Who are you coached by now? Who are your training partners and sponsors?

Nic Bideau sets my running programs and my younger brother Lindsay sets my gym programs. Julius Achon, a Ugandan Olympian, has been training with me for the past 2 months or so and hopefully he will be able to do a lot more with me this year in Australia and then in Europe. Long runs I go with some guys from my running club and triathlete Chris McCormack is there every now and then too. My sponsors are Nike, Southern Sports and Health massage, Kay MacPherson Osteopathy, Shire Podiatry, Cloud Nine Hair and Beauty Gymea, Sportswell Tours and Phiten.

A number of runners, especially females, struggle with their weight and eating disorders. Was this ever the case for you, and how are things now? What advice do you have for runners out there who are obsessed with their diet and/or weight?

I’m aware that there are a lot of female distance runners who struggle with their weight and eating disorders. This is something that I’ve struggled with in the past and even though I know I’d never go down that road again, to be honest I think it’s something that might always be a weakness just because of my personality type, my discipline and drive to get the most out of myself. This has come against me in the past because what I thought were just habits of a strict, disciplined athlete were actually leading to destructive behaviour. Now I make sure that my thought patterns are aligned with what I want to achieve because my thought patterns and how I perceive myself will always result in either making wise or unwise decisions about my training and nutrition. I know that if my thought patterns are negative and fearful, this can lead to making unwise decisions about my nutrition and my training.

A lot of girls (including me when I was younger) fall into the trap of thinking that lighter will be faster, and it will be, for a very short period of time, before your body breaks down. I don’t know one girl who has ever flirted with lack of calories and gotten away without getting injured. Not one. It’s important for girls to know that sure it’s good to be lean, but lean doesn’t mean skeletal, it means strong and robust. At the end of the day if you watch all of the big championship races, it’s the ones who have the strength and power to kick at the end of a race who will win! But the only way you’re going to be able to kick is if you have strength and power and the only way to achieve that is to give your body what it needs to achieve the muscle you need to have that change in pace.

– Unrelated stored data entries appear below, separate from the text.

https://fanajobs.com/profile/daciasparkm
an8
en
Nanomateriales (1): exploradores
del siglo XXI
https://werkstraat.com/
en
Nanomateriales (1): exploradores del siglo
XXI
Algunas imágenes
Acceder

I would encourage any athlete who is struggling with this (and there is no shame in it by the way; it is very common) to see a psychologist and a dietician. Making yourself accountable to people is super important to turning the corner in any bad habit you have developed as result of negative thought patterns or disillusions about what it takes to improve in running.
Pictures: Thanks to jonathanwellings.com

What is a typical training week for you?

Monday- 2 easy runs plus gym
Tuesday- AM easy cross training (usually bike or elliptical)
PM-Track session
Wednesday- AM 60-70mins recovery run
PM. gym
Thursday- 2 easy runs or one longer run
Friday- threshold run with a few hill strides at the end
PM- gym
Saturday- rest
Sunday- long run -90mins -1hour 45

Anything else you think that runnerstribe readers might be interested in?

A team of people are setting up a foundation on behalf of Ugandan athlete Julius Achon who is training with me over the next few months. Julius grew up in war torn Northern Uganda and was kidnapped at the age of 12 by the LRA rebels. He escaped and overcame all odds to become a two-time Olympian and five time world championship representative. We are now setting up a foundation called “Love Mercy Uganda” to help support his efforts to rebuild his village in Northern Uganda after 20 years of war. Our work will include fundraising for a clinic and a school in the village and sponsoring orphans and children in the village to be clothed, fed and educated. Keep a look out for a new website coming soon with more information, events, and ways to support the fund.